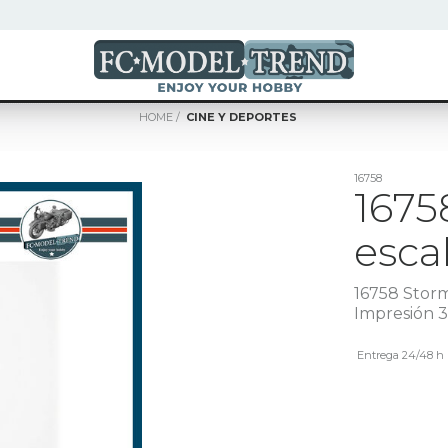
HOME
CINE Y DEPORTES
16758
1675
escal
16758 Storm
Impresión 
Entrega 24/48 h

--------------------

§ ACTION ITEM: Set down the records above exactly, leaving out pictures.

§ RESULT:
HOME
CINE Y DEPORTES
16758
1675
escal
16758 Storm
Impresión 
Entrega 24/48 h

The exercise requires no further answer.